* Selected text:
===
It occurs to me today that this is the quintessentially perfect Sunday... the relentless comfort of nonending rain, like a kind of temporary seascape, because we all seem to inherently believe the blue-sky reassurance will resume-- the status quo. Weather optimism doesn't exist for me; I prefer the grey interludes, wish that they would extend.  There's a fishing port in Vestland, Norway where precipitation is near-constant; the mere thought comforts me. 

My neighbor who hates discarding things has been leaving her New Yorker issues outside my door.  While it's hard for me to turn down reading opportunities, I generally avoid magazines-- just so many books here wagging their paper fingers, reminding me of countdowns and lost hours.  So this morning I read the recent Joyce Carol Oates profile.  I can't seem to get enough of JCO biographical although I suspect she might have disliked this one-- at least the ending.  She is the single most prolific writer in a present which seems unprecedentedly chocked with distraction. 

JCO is an odd, quasi-Goth personification of the dark and odd and not pretty.  And yet, she has had a life of rarely paralleled literary productivity and not one but two enviable marriages. I'm never sure which of these accomplishments I admire more, although a statistic was mentioned-- that one needs to write two pages daily to rack up a lifetime total of 100 novels. Remarkable the time one wastes.

One tends to compare one's life to that of these exemplary people. While JCO is a sort of flawed human, I have always admired her for what I assumed was her frank self-assessment and her lack of self-pity.  So much of excessive compassion and charity is time-consuming.  I am not just guilty, but guilty of the guilt-- one of those bleeding-heart characters who cannot sleep after a global tragedy, who absorbs the suffering of others and cannot turn away from a depressed friend. It is a choice, I know, and it has affected my output, although this, too, is a human choice. I try to dispense with regret the way JCO seems to have little patience for practicing empathy, except maybe with respect to her cats.  And children-- well, not in the equation.

Of course I am not qualified to judge.  Her novels are excellent, although, admittedly, I have never granted her the status of literary genius.  She has her critics-- Truman Capote was harsh, Michiko Kakutani as well, and personally I have found myself arguing both for and against her talents.  I am also not sure whether acknowledgment helps those few who have their own standards of excellence.  We see them rarely in this polluted sea of celebrity and fame where social media followers fill virtual stadiums for performances that would otherwise remain where they belong-- inside a phone.
===
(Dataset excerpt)
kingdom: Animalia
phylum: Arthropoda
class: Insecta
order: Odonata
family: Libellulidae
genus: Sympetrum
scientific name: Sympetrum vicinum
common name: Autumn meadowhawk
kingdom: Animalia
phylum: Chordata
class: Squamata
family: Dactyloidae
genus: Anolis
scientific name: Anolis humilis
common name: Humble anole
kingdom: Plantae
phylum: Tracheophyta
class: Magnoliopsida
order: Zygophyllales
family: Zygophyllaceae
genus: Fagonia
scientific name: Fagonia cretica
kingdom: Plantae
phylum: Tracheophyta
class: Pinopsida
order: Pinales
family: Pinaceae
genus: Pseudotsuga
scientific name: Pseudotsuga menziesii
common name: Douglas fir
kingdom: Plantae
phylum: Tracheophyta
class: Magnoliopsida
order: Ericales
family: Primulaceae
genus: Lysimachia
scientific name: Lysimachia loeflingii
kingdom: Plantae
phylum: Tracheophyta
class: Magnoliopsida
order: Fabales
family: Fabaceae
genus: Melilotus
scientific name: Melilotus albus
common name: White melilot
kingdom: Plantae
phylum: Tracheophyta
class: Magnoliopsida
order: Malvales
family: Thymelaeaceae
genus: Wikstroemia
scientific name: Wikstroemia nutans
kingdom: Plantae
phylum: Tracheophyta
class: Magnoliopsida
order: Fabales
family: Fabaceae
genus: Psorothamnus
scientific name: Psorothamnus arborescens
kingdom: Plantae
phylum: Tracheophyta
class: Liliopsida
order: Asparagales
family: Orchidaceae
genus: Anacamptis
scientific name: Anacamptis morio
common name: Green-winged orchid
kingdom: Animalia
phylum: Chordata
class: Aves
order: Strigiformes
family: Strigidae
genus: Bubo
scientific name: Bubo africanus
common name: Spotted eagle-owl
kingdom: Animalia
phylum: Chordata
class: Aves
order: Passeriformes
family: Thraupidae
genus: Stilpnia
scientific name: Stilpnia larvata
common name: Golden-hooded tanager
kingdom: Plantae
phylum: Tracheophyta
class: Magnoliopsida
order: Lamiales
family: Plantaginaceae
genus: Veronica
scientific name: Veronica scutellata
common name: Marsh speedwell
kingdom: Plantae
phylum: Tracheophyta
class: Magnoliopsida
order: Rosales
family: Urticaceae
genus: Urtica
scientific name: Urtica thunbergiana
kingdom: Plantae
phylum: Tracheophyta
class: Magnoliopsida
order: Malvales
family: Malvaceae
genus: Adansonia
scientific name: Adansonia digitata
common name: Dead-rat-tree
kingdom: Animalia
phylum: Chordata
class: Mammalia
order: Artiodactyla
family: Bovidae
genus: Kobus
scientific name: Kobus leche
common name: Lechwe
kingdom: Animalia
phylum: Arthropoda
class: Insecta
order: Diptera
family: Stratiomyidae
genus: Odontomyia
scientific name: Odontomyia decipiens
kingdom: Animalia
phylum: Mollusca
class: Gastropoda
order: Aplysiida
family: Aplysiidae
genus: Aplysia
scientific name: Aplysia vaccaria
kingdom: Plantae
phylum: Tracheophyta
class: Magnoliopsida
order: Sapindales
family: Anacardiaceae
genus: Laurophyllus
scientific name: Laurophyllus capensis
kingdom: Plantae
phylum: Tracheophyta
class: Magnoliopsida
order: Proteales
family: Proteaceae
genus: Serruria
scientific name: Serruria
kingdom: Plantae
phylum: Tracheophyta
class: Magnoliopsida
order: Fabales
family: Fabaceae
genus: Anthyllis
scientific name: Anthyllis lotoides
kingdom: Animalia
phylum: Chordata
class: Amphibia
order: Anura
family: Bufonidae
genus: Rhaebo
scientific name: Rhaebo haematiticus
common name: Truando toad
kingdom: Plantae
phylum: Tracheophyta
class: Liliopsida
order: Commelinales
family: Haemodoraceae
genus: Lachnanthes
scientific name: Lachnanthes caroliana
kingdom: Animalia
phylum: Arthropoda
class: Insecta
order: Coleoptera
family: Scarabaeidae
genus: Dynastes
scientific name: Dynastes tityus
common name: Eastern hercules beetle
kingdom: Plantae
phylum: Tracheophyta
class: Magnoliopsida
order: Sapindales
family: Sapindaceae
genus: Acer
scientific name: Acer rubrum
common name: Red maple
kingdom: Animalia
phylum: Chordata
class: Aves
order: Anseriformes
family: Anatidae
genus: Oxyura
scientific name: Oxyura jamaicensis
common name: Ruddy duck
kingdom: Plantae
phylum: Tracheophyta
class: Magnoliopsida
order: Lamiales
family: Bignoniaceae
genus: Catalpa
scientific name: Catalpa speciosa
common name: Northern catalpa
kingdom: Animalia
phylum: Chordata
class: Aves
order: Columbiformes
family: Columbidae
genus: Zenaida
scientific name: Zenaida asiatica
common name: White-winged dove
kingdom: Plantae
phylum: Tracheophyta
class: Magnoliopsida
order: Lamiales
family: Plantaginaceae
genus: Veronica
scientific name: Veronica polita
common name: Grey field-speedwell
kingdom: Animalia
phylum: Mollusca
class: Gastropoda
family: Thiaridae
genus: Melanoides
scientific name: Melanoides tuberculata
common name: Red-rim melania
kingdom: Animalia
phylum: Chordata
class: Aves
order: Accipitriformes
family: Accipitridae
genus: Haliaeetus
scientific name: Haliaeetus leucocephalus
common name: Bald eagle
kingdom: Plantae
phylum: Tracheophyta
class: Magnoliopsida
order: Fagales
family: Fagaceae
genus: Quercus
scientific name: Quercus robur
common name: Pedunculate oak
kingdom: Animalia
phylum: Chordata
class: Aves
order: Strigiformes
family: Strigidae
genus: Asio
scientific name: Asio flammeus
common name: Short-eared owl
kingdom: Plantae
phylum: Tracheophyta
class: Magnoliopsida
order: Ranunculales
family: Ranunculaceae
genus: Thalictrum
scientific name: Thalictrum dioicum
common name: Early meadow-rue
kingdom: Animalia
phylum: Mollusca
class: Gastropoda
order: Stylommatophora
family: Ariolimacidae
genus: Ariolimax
===
* Exercise brief: Could you write the next part of the rainy-Sunday essay, picking up after its last sentence? These records have no connection to the rainy-Sunday essay.

* Exercise result:
I have known some famous writers... through dates, acquaintances... I even babysat for one or two.  When I moved to this apartment I was quietly stalked by one who lived on my block.  He showed interest in my work; I was flattered.  He even came to a couple of my solo gigs, wrote me literary postcards and gifted me small stacks of books and proofs for discovery.  Years later, I realize he probably just wanted to mark me off as one of his many conquests, but I felt 'considered' sitting in his library, listening to his startling confessionals, being called late at night for an opinion on an essay he was writing.  

It also occurs to me that I could have written a profile of this writer; others have done so, and the time we spent was more than any random interviewer might have received. Journalists craved his dialogue, and he seemed to shun publicity at a time when the act of doing so only solicited more curiosity. And yet while I coveted and collected our time together, I feared his disfavor more.

As happens so often with one's mentors, his 'disciples' were distinguishable by the stylistic choices on which he insisted.  The women often slept with him; one stalked him noticeably, kept a jealous eye out.  He openly spoke of his sexual encounters and the preferences and oddities of his writers.  Not wanting to become one of his anecdotes, I kept a distance.  After a while I began to tire of his editorial preferences; I could predict where his crossouts would come, how he would leave maybe three lines untouched in a long poem. 

One day I wrote a sort of nasty piece which obviously featured my writer-neighbor in an unflattering character.  He never again spoke to me.  All our intimacies, our 'back-and-forths'-- the postcards, the gifts, the phone-calls-- they stopped.  Dead.  I went on to continue writing in my own way, without the critical 'eye' of my neighbor's editorial penmarks.  It felt freeing. After a year or so, I apologized.  I still deliver copies of my books; he does not reply. 

I saw him on the street yesterday; he's old, but still commanding in a way.  He's rich and a little powerful and has plenty of help and the kind of academic reverence an old writer merits.  He doesn't like the work of Joyce Carol Oates; I know this. I'm not sure he likes his own work, at this point.  He dislikes biographical pieces and yet collects them. He has written his own-- some as literature, and they are fairly brutal and quite good. I have a shelf of them-- most inscribed to me from several years ago, when I seemed to matter in his life, and it mattered to me that I did.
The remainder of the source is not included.